(Stored dataset items)
BEGIN

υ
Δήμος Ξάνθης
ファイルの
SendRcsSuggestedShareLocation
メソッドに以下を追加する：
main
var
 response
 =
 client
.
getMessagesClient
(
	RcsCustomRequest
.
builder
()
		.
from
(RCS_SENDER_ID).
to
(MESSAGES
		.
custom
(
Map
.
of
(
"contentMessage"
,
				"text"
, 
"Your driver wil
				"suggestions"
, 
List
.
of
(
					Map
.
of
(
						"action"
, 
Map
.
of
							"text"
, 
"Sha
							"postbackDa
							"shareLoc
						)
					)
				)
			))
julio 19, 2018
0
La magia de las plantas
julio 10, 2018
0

END
BEGIN

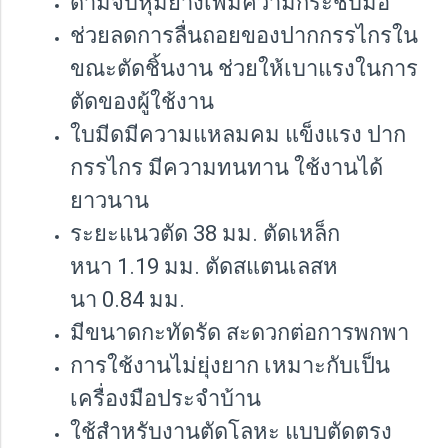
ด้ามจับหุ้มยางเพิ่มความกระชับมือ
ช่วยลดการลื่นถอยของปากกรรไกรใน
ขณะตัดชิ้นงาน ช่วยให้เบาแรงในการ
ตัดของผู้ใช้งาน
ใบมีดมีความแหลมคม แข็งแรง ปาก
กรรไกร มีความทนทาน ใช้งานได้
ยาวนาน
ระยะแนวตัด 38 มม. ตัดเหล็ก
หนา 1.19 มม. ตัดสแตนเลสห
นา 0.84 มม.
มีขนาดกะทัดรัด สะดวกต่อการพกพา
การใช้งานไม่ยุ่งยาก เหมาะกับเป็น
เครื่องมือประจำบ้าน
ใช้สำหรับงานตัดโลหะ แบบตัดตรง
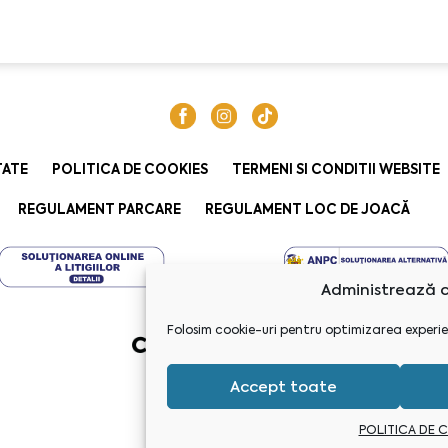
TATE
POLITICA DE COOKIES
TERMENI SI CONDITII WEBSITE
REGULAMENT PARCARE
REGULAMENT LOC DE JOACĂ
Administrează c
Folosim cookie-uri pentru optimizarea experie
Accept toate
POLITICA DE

END

Filter the records above down to the lines containing "REGULAMENT".

REGULAMENT PARCARE
REGULAMENT LOC DE JOACĂ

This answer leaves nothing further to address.